> _Passage provided_:
* * * *

C. K. Bhaskaran

Personal information
- Full name: Chandroth Kalyadan Bhaskaran
- Born: 5 May 1941 Tellicherry, Kerala, India
- Died: 21 November 2020 (aged 79) Houston, Texas, United States
- Batting: Right-handed
- Bowling: Right-arm medium-fast
- Role: Bowler
- Relations: C. K. Vijayan (brother)

Domestic team information
- 1957/58–1965/66: Kerala
- 1966/67–1968/69: Madras

Career statistics
| Competition | FC |
| Matches | 42 |
| Runs scored | 580 |
| Batting average | 11.60 |
| 100s/50s | 0/2 |
| Top score | 76* |
| Balls bowled | 5,243 |
| Wickets | 106 |
| Bowling average | 29.05 |
| 5 wickets in innings | 5 |
| 10 wickets in match | 0 |
| Best bowling | 7/86 |
| Catches/stumpings | 28/– |
- Source: ESPNcricinfo, 17 May 2016

= C. K. Bhaskaran =

Indian cricketer (1941–2020)

Chandroth Kalyadan Bhaskaran (5 May 1941 – 21 November 2020) was an Indian former first-class cricketer who played for Kerala and Madras. He represented India in an unofficial Test match against Ceylon in 1965. He was regarded as "one of the country's leading fast bowlers in the sixties."

==Life and career==
Born in Tellicherry (now Thalassery), Bhaskaran played as a right-arm medium-fast swing bowler. He made his first-class debut for Kerala in December 1957 at the age of 16. In January 1965, he played for India in an unofficial Test match against Ceylon at Ahmedabad. Bhaskaran switched to Madras during his later career, and was part of the Madras team that finished runners-up in the 1967–68 Ranji Trophy. In the final against Bombay, he scored 76 not out in the first innings and took 4/68 in Bombay's first innings. He appeared in a total of 42 first-class matches and took 106 wickets.

Bhaskaran worked as a doctor in Houston after his playing career, specializing in sports medicine, and treated several professional athletes from different nations. In 2006, he started the "Mission Gold for India" company to train Indian athletes for the Olympic Games.

Bhaskaran's brother C. K. Vijayan also played first-class cricket for Kerala.

He died on 21 November 2020 in Houston at the age of 79.

* * * *

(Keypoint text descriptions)

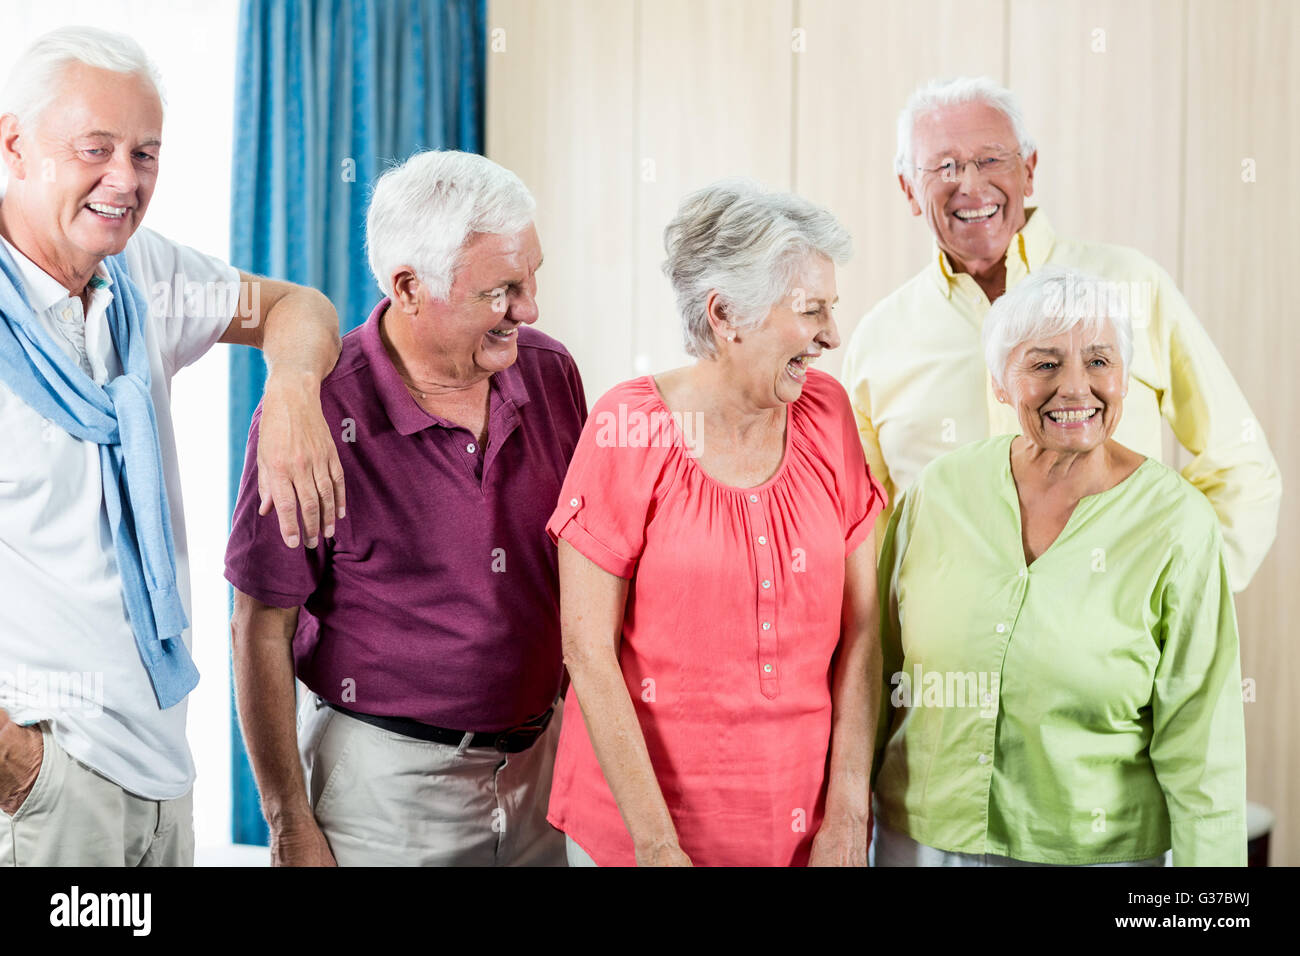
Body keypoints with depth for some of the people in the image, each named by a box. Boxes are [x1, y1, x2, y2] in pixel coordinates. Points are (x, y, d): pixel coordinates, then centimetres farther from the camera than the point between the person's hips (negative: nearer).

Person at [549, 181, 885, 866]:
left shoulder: (826, 413, -1)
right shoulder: (629, 428, -12)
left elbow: (858, 626, -1)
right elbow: (588, 649, -12)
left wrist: (847, 815, -7)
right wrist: (658, 845, -15)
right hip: (641, 813, -3)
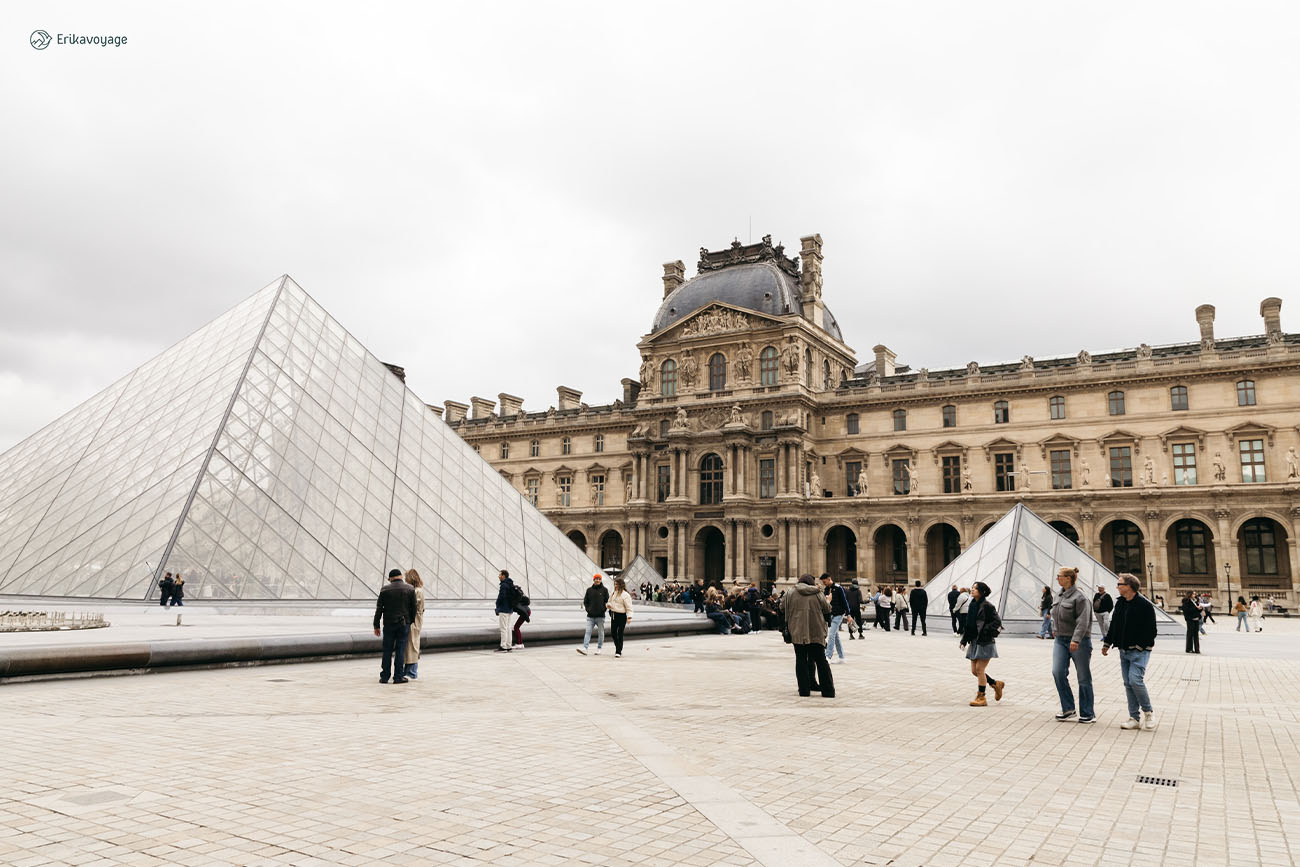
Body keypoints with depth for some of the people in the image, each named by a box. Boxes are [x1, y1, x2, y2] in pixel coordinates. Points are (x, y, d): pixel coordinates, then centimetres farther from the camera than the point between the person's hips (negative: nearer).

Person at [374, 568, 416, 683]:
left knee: (387, 651, 7)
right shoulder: (410, 589, 0)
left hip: (389, 623, 0)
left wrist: (376, 626, 5)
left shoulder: (385, 590, 0)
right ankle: (398, 677, 3)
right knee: (400, 651, 3)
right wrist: (411, 621, 11)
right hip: (404, 624, 0)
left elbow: (379, 609, 1)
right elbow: (414, 608, 1)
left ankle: (384, 676, 9)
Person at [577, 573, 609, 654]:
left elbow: (607, 601, 2)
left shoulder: (604, 590, 2)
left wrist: (603, 609, -7)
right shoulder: (589, 590, 9)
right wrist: (588, 609, 1)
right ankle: (585, 648, -14)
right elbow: (585, 601, 13)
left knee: (601, 633, 5)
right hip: (590, 616, 1)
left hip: (600, 616, -1)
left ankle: (599, 649, 16)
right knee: (588, 632, -7)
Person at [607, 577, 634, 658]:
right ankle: (618, 647, 28)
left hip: (621, 616, -7)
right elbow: (610, 602, 25)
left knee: (620, 634, -4)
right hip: (613, 615, 7)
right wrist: (608, 605, 2)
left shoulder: (625, 595, -10)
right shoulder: (614, 593, 12)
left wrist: (629, 617, -22)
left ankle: (618, 651, 3)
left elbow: (629, 607, -12)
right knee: (613, 632, 10)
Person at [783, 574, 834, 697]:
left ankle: (804, 689, 4)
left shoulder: (791, 594, 3)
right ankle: (828, 690, 7)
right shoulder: (818, 594, 1)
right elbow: (827, 610, 7)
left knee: (801, 660, 7)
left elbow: (782, 609, 10)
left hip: (798, 632, 0)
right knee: (820, 660, 8)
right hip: (816, 632, 0)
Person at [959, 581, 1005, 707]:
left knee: (980, 669, -5)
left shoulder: (987, 606, -12)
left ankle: (981, 698, 6)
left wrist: (987, 632, -21)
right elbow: (968, 623, 17)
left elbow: (997, 622, -13)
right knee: (974, 670, 9)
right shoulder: (972, 604, 11)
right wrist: (964, 639, 14)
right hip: (974, 641, 8)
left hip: (985, 642, -8)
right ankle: (996, 684, 29)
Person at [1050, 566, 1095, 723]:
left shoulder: (1080, 597, -13)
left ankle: (1087, 714, 13)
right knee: (1058, 672, -7)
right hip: (1060, 640, 7)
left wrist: (1076, 640, -29)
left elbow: (1083, 621, -21)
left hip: (1078, 641, -7)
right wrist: (1054, 629, 20)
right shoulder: (1059, 595, 12)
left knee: (1083, 678, 3)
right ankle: (1068, 709, 3)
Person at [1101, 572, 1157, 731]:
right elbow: (1114, 625, 19)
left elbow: (1151, 630, -11)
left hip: (1139, 651, -7)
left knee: (1135, 679, -16)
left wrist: (1140, 646, -14)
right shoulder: (1120, 603, 11)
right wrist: (1107, 643, 16)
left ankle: (1148, 712, 6)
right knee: (1128, 683, 6)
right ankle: (1134, 718, 12)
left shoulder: (1145, 604, -11)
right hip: (1124, 651, 7)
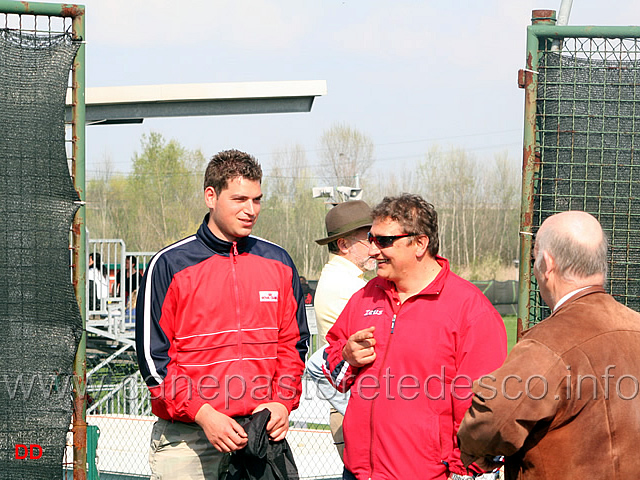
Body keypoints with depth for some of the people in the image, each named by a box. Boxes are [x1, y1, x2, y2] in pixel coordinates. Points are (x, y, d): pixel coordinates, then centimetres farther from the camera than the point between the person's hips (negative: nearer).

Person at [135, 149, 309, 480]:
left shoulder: (278, 263, 10)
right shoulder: (169, 266, -3)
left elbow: (293, 343, 14)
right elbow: (152, 356, -5)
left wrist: (282, 402, -3)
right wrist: (203, 414, -15)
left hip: (263, 433, 3)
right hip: (186, 439, -3)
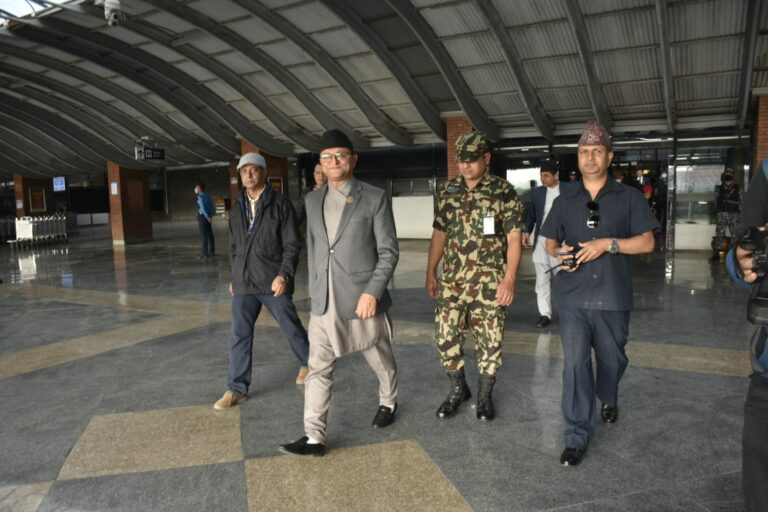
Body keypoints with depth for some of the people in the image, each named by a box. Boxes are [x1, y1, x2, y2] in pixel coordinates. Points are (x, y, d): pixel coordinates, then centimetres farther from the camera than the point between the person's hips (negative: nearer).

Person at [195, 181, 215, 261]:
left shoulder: (200, 196, -12)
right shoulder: (208, 196, 11)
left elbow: (203, 208, -21)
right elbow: (212, 206, 8)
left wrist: (208, 217, -16)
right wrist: (210, 216, 1)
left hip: (203, 217, -8)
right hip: (208, 217, 8)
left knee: (204, 236, -4)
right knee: (210, 235, 12)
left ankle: (205, 255, -3)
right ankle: (212, 253, 19)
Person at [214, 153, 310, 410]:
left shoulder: (280, 203, -5)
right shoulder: (237, 209, 11)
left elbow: (292, 244, -8)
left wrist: (284, 275, -17)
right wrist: (234, 276, 17)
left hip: (273, 283, -4)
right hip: (243, 284, 4)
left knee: (292, 328, 11)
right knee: (239, 337, 5)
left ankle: (309, 363, 36)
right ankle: (237, 389, 15)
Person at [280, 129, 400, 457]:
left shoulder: (375, 198, -6)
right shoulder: (313, 200, 8)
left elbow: (389, 251, -8)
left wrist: (373, 292, -18)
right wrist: (314, 290, 15)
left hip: (363, 300, -3)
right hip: (324, 303, 4)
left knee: (380, 360, 16)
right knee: (318, 369, 2)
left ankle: (388, 402, 43)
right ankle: (314, 437, 10)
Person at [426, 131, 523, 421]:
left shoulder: (504, 192, -5)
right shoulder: (449, 191, 7)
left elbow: (514, 238, -7)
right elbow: (439, 232, 12)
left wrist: (509, 278, -15)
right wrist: (431, 273, 9)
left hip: (489, 282, -3)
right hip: (452, 280, 4)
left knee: (490, 340, 6)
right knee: (445, 337, 5)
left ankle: (485, 395, 26)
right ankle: (458, 389, 28)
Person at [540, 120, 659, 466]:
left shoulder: (629, 197, 2)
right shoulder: (565, 201, 9)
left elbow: (647, 243, -2)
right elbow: (550, 241, 15)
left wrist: (608, 244, -17)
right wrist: (558, 252, -9)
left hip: (612, 297, 0)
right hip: (573, 297, 1)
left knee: (611, 359, 17)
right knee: (574, 363, -5)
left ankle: (609, 400, 49)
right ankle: (577, 436, 4)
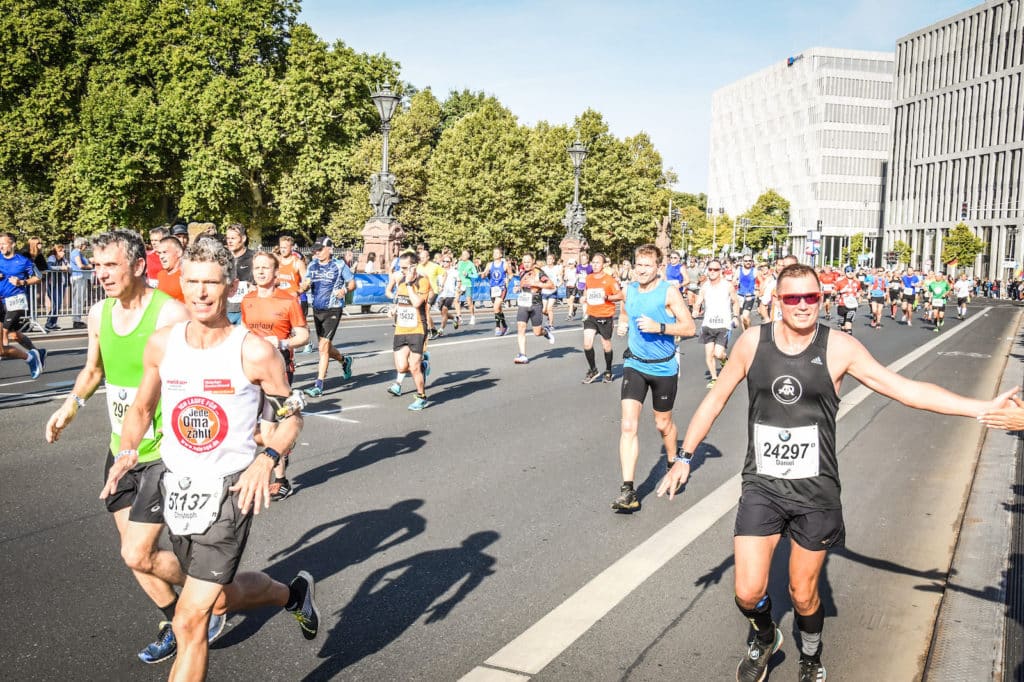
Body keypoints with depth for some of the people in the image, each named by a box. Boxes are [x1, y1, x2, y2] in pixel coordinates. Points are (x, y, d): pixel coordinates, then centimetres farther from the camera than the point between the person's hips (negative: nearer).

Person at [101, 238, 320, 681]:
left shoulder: (255, 352, -16)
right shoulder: (161, 344, -3)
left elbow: (291, 415, -4)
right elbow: (142, 408, 12)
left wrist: (267, 459, -22)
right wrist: (127, 451, -7)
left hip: (229, 492, -6)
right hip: (175, 486, 6)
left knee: (189, 623, -8)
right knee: (221, 597, 24)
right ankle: (294, 594, 54)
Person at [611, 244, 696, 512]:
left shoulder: (669, 291, -11)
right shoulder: (629, 290, 3)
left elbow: (689, 327, -13)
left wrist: (659, 326, -25)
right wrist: (622, 324, 4)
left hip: (663, 368, -3)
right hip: (634, 366, 3)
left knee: (663, 424, 15)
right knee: (628, 425, -12)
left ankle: (673, 464, 46)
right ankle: (628, 491, -14)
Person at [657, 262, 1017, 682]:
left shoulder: (839, 348, -8)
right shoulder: (753, 342, -4)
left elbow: (903, 388, -8)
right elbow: (716, 399, 5)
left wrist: (982, 407, -13)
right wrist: (685, 457, 5)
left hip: (815, 492, 0)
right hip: (762, 487, 1)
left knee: (803, 594, 11)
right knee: (748, 594, -3)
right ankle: (765, 639, 34)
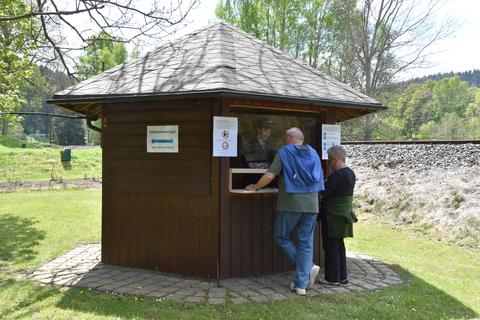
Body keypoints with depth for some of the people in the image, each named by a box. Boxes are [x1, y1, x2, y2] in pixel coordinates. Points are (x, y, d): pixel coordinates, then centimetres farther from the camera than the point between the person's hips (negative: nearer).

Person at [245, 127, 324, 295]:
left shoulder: (283, 152, -3)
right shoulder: (313, 153, 12)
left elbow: (269, 176, -11)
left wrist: (255, 187, 4)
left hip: (290, 204, -5)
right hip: (311, 205, 5)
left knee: (281, 237, 12)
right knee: (306, 243, 8)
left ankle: (309, 267, 2)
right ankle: (301, 284, 8)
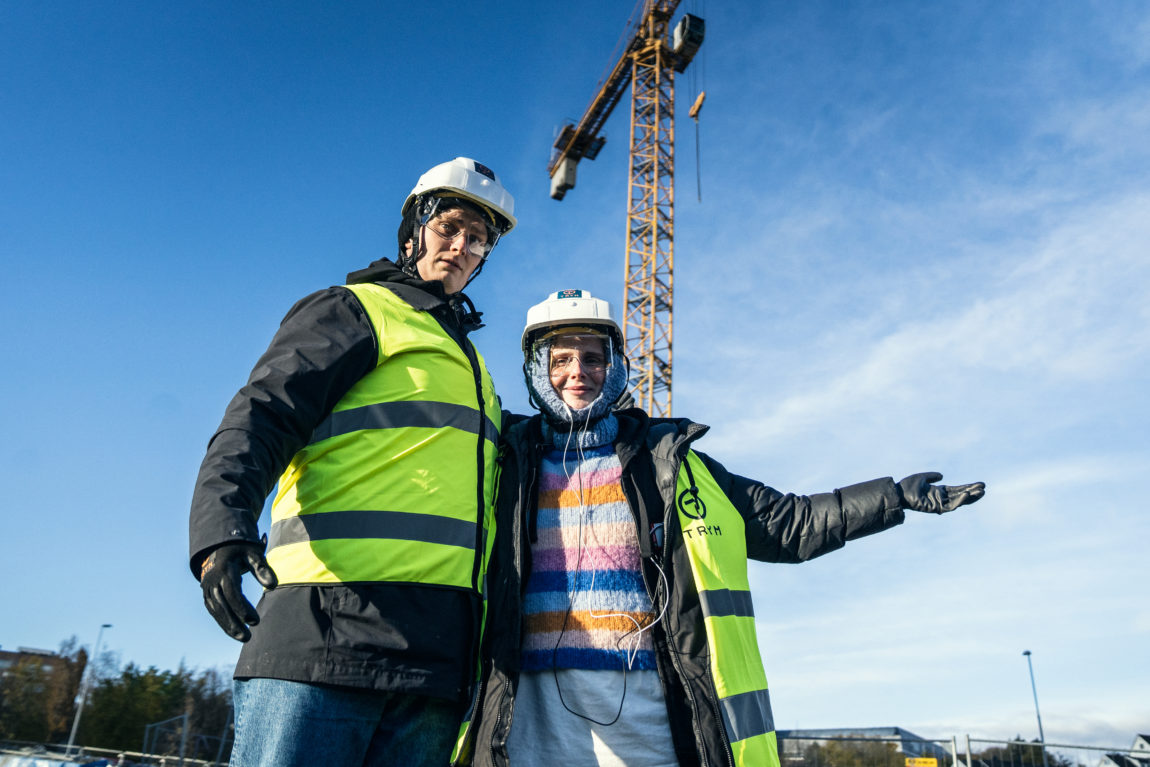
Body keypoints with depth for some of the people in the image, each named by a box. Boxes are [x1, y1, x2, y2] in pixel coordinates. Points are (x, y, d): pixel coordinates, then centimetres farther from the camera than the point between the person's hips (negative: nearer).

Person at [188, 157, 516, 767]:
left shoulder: (473, 368, 29)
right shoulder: (357, 310, 8)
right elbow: (261, 418, -6)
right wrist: (223, 530, -23)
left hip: (437, 646, 7)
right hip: (331, 622, -6)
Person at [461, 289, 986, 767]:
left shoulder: (665, 461, 11)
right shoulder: (511, 462, 11)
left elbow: (784, 522, 10)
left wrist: (894, 496, 6)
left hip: (640, 696, 1)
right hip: (535, 697, 0)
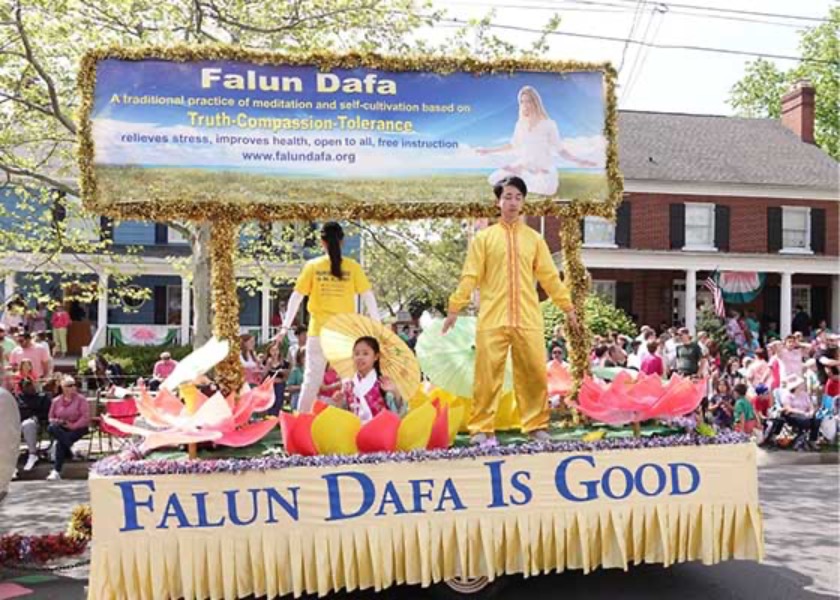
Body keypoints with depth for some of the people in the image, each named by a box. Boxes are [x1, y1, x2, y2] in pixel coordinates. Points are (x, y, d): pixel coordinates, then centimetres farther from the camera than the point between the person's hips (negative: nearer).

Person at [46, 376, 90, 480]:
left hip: (78, 428, -4)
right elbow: (51, 418, 16)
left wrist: (73, 426, -20)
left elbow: (86, 417, -9)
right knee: (51, 428, -32)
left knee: (61, 443, -31)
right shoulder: (56, 400, 12)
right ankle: (72, 449, -32)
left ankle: (56, 471, -23)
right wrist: (55, 421, -8)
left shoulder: (81, 399, 0)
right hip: (61, 428, 4)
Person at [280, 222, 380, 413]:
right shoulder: (353, 267, -2)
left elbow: (296, 297, 2)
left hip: (318, 331, 1)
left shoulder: (312, 266, 0)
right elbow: (368, 297, -2)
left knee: (312, 379, 7)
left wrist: (286, 326, 9)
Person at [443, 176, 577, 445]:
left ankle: (536, 425, 14)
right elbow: (470, 276, 4)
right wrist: (454, 308, -2)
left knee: (535, 374, 2)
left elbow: (549, 276, 13)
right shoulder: (484, 237, 7)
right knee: (487, 374, -2)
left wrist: (567, 306, 11)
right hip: (492, 319, -2)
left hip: (528, 320, 2)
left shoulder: (534, 238, 13)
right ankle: (482, 428, 6)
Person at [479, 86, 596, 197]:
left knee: (546, 189, -37)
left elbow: (560, 150, -6)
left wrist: (578, 161, -21)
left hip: (543, 169, -4)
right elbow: (512, 145, 20)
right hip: (522, 167, 4)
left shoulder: (548, 124, -8)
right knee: (494, 179, -15)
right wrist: (489, 151, 21)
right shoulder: (520, 124, 5)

* * * *

> _Using the information_:
• a. Name every team that the C. K. Bhaskaran article says he played for.
• b. Answer these questions from the C. K. Bhaskaran article:
(i) How old was he when he made his first-class debut for Kerala?
(ii) What company did he start in 2006?
(iii) In which city did he die?
• c. Return, copied word for word, the part of the C. K. Bhaskaran article that opens with the words containing "Bhaskaran worked as" and closes with "the age of 79.".
The items are separate material and have no connection to the C. K. Bhaskaran article.

> _Exercise results_:
• a. Kerala, Madras, India

• b.
(i) 16
(ii) "Mission Gold for India"
(iii) Houston

• c.
Bhaskaran worked as a doctor in Houston after his playing career, specializing in sports medicine, and treated several professional athletes from different nations. In 2006, he started the "Mission Gold for India" company to train Indian athletes for the Olympic Games.

Bhaskaran's brother C. K. Vijayan also played first-class cricket for Kerala.

He died on 21 November 2020 in Houston at the age of 79.